Se la Corte rottama l’Italicum, presidente Rosato, è una bocciatura anche per voi che l’avete sostenuto?
 
«Questa legge elettorale è stata scritta per una Camera sola risponde il capo dei deputati del Pd dopo il referendum il contesto è cambiato, i giudici della Corte devono tenere conto del fatto che ci sono due Camere».
 
Ritiene che sia una legge costituzionale?
 
«Io sono convinto che l’Italicum, previsto per una sola Camera, aveva i requisiti di costituzionalità».
 
Quanto tempo richiederà al Parlamento armonizzare ciò che esce dalla Corte con la legge elettorale del Senato?
 
«Ritengo che in questa fase sia importante che la politica non condizioni il lavoro dei giudici, perciò tireremo le somme solo dopo aver letto la sentenza».
 
Mettiamo che dalla Corte esca fuori uno schema proporzionale: è immaginabile, per il Pd, buttare a mare il partito a vocazione maggioritaria?
 
«Per questo motivo, qualche settimana fa, abbiamo approvato all’unanimità come proposta il Mattarellum. Che è un sistema a base maggioritaria e ha pure dimostrato di funzionare».
 
Il Mattarellum non ha i numeri per passare, visto che Forza Italia e M5S sono contrari.
 
«Non darei il ‘no’ per scontato: in fin dei conti, Berlusconi con il Mattarellum ha vinto. Per questo, dico che bisogna aprire una discussione seria».
 
Che potrebbe portare a un sistema proporzionale: in quel caso, vede all’orizzonte un’alleanza che va da Affamò a Pisapia?
 
«Vedo un’alleanza che parta dal lavoro di Pisapia a Milano.

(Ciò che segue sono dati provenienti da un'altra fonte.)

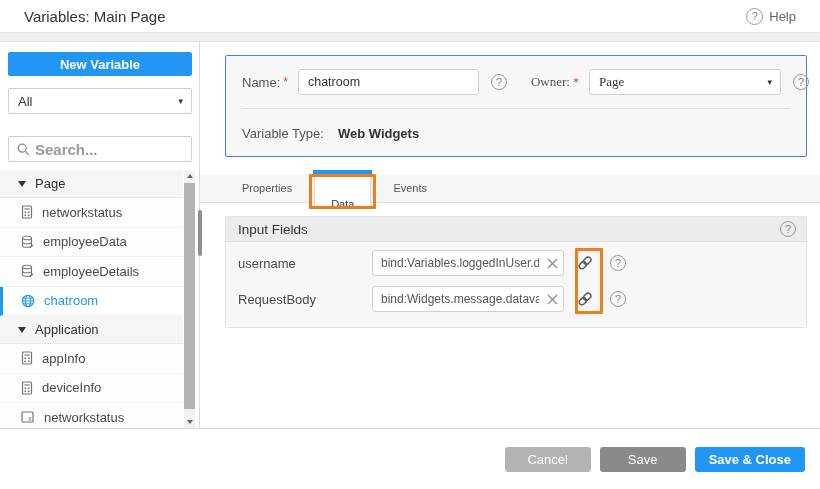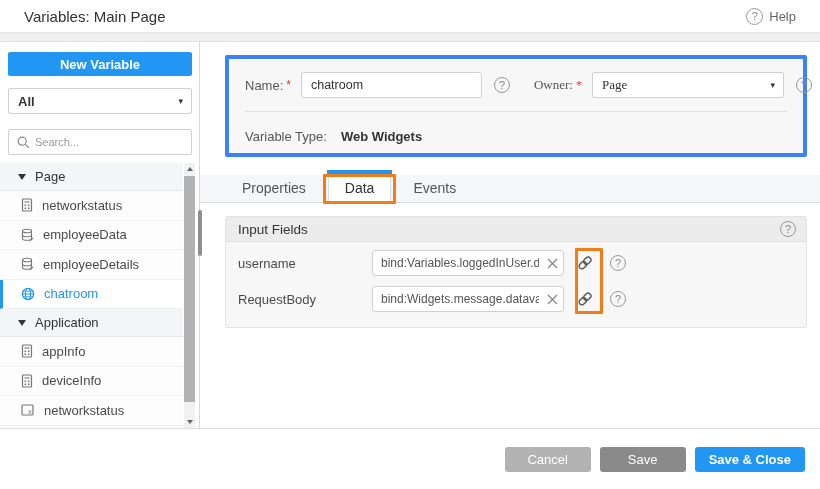"Name:" .form-panel { border: 4px solid #3b82f6 -> 1px solid #3b82f6 }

Ma anche un’alleanza che si allarghi il più possibile con le forze compatibili che hanno vocazione di governo, che sanno assumersi responsabilità e con cui possiamo costruire un programma comune».
 
Pensa anche lei, come Orfini, che la legislatura è politicamente morta il 4 dicembre?
 
«Sì. Gentiloni sta facendo molto bene il lavoro che gli è stato affidato, però è chiaro che la sconfitta al referendum segna la fine della legislatura, che doveva fare le riforme costituzionali come mandato assunto da quasi tutti i partiti al momento della elezione di Napolitano. Quel percorso è finito, ne traiamo le conseguenze».
 
Mi sta dicendo che questo è un governo di zombie?
 
«No, è un governo nel pieno dei poteri. Ma nell’interesse del Paese ci vuole stabilità e una prospettiva temporale più lunga. Per questo l’orizzonte delle elezioni per noi dovrebbe essere il più vicino possibile».
 
Vale a dire giugno? O a ottobre?
 
«È il presidente della Repubblica che scioglie le Camere. La data che sceglierà Mattarella sarà quella in cui andremo a votare».
 
Con quale candidato premier? Renzi, Gentiloni o altri?
 
«Renzi, lo abbiamo scritto nel nostro statuto. Approvato tra l’altro da tutti, anche quelli che oggi sono in minoranza: valeva ieri per Bersani, vale ora per Renzi».
 
Sostiene D’Alema che con Renzi il Pd non vincerà mai.
 
«Non è la prima volta che D’Alema si sbaglia».
 
Ma un governo con un orizzonte limitato può affrontare una situazione economica difficile come quella attuale?
 
«Sì, perché lo sta facendo. Dopo di che ci sono strategie da mettere in campo che richiedono di non avere tre o sei mesi davanti, ma cinque anni. Per il bene del Paese, dunque, è necessario che si vada rapidamente al voto».
 
Qual è la lista delle cose urgenti da fare prima di votare?
 
«Si devono chiudere alcuni provvedimenti in Parlamento: povertà, revisione del processo penale, cittadinanza, lavoro autonomo. Si può fare in qualche settimana. E naturalmente, bisogna occuparsi del terremoto e del maltempo, che sono per noi la priorità».